The report by the inspector-general's office does not give a full accounting of all projects financed by the agency's US$1.4 billion budget, but cites several examples.
The findings appeared in an audit of a children's hospital in the city of Basra, but they referred to USAID's wider range of reconstruction activities in Iraq. US and Iraqi officials reported last week that the State Department planned to drop Bechtel, its contractor on that project, as signs of budget and scheduling problems began to surface.
In March last year, USAID asked the Iraq Reconstruction and Management Office at the US Embassy in Baghdad for permission to downsize some of its projects to ease the widespread financing problems it was having.

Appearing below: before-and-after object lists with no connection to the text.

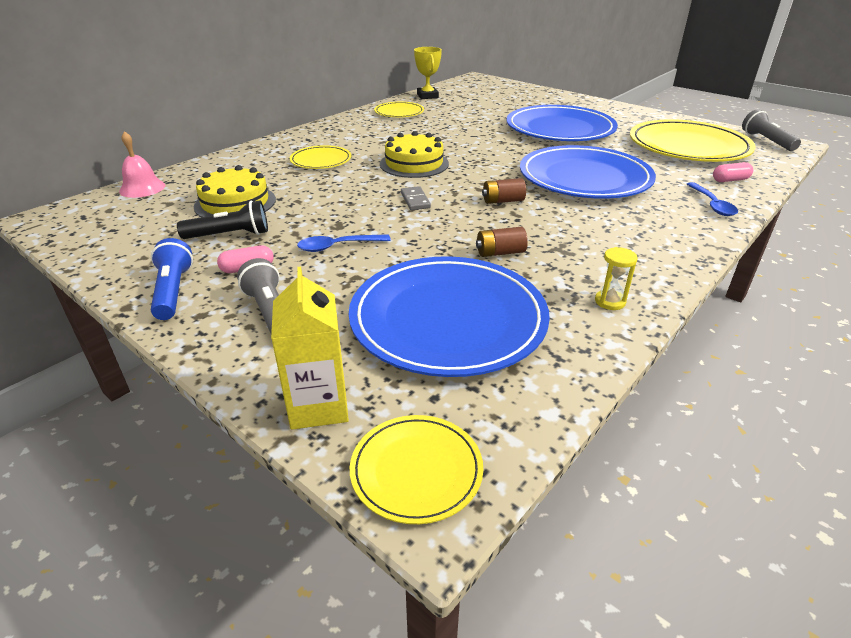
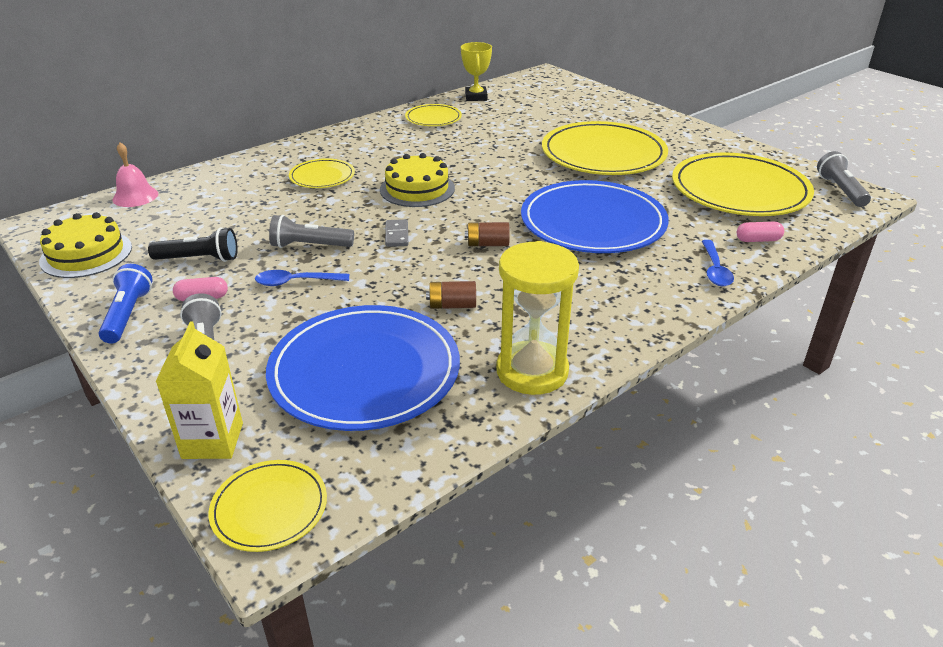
camera: 10 degrees right, 0 degrees up
yellow cake [194,165,276,217] -> yellow cake moved to [39,212,132,278]
blue plate [506,105,618,141] -> yellow plate [542,121,668,175]
yellow hourglass [595,247,638,310] -> yellow hourglass [496,241,579,395], size x2.38
none -> grey flashlight [269,215,354,248]

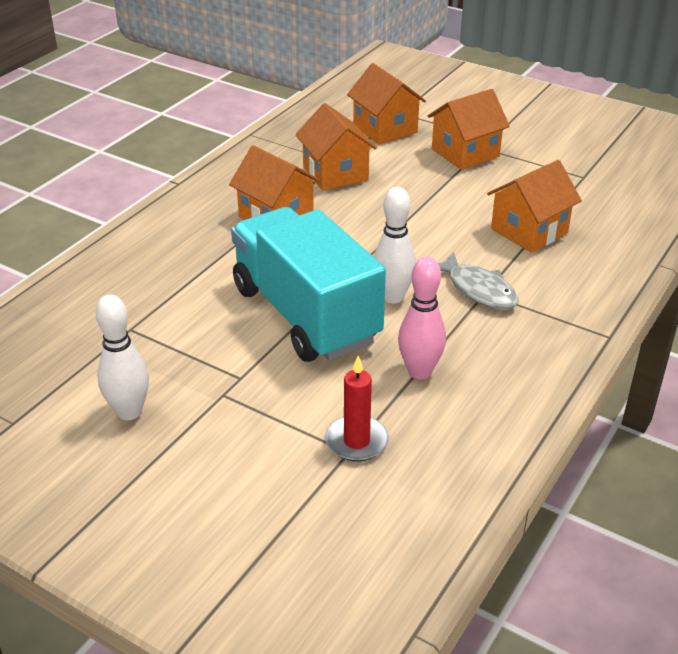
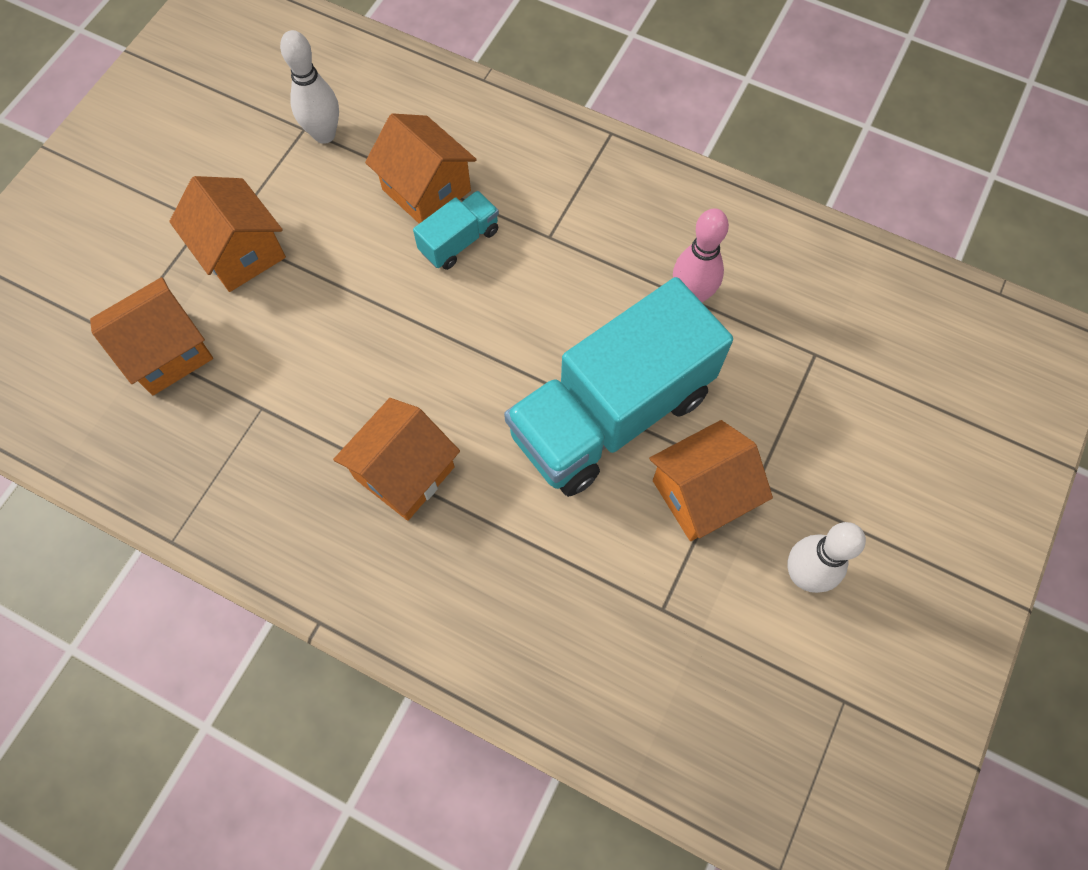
camera: 95 degrees left, 30 degrees up
orange house [295,103,377,191] -> orange house moved to [649,420,773,541]
red candle [325,356,389,462] -> none
white bowling pin [374,187,416,304] -> white bowling pin moved to [280,30,339,144]
grey fish [438,252,518,310] -> none
none -> turquoise truck [413,191,499,270]

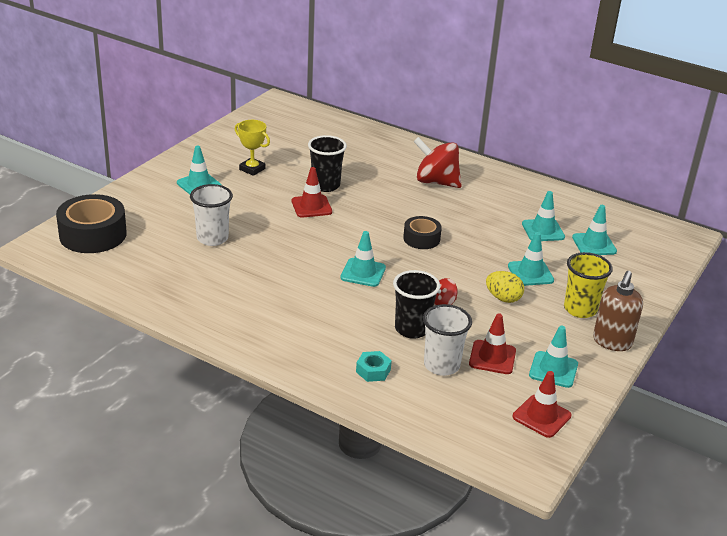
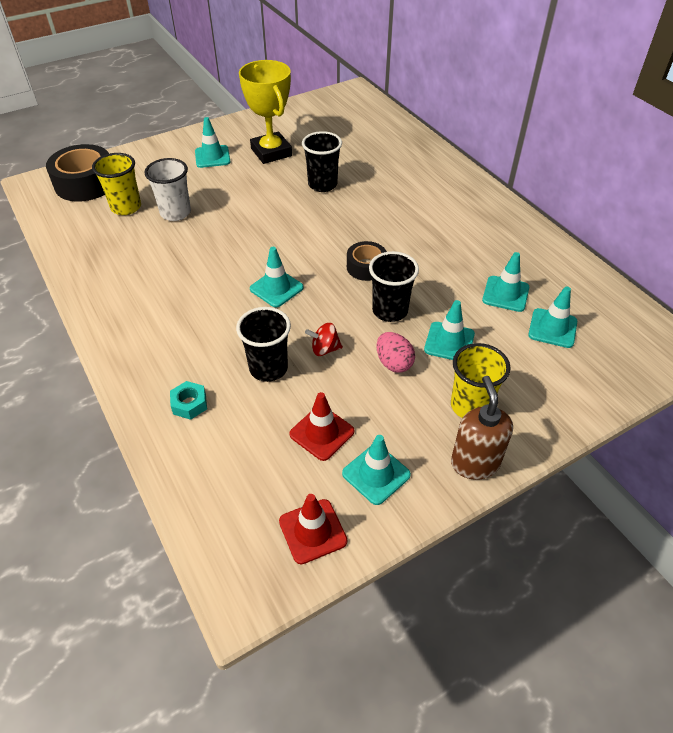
camera: 30 degrees right, 15 degrees up
yellow trophy [235,120,270,176] -> yellow trophy [239,60,292,164], size x1.73
red traffic cone [292,167,332,217] -> none
red spinning top [413,137,462,188] -> none
white cup [423,304,472,376] -> none
yellow egg [486,271,524,303] -> pink egg [376,332,415,373]
brown soap dispenser [593,271,643,351] -> brown soap dispenser turned 120 degrees clockwise [451,376,513,480]
none -> yellow cup [92,153,141,215]
none -> black cup [369,251,419,322]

In its request, it said that it had to "to absorb greatly increased construction costs" at the Basra hospital, and that it would make a modest shift of priorities and reduce "contractor overhead" on the project.
Embassy approval
The embassy office approved the request. But the audit found that the agency interpreted the document as permission to change reporting of costs across its program.
Referring to the embassy office's approval, the inspector-general wrote that "The memorandum was not intended to give USAID blanket permission to change the reporting of all indirect costs."
The hospital's construction budget was US$50 million. By April of this year, Bechtel had told the aid agency that because of escalating costs for security and other problems, the project would actually cost US$98 million to complete. But in an official report to Congress that month, the agency "was reporting the hospital project cost as US$50 million," the inspector-general wrote in the report.
The rest of the cost was reclassified as overhead, or "indirect costs." According to a contracting officer at the agency who was cited in the report, the aid agency "did not report these costs so it could stay within the US$50 million authorization."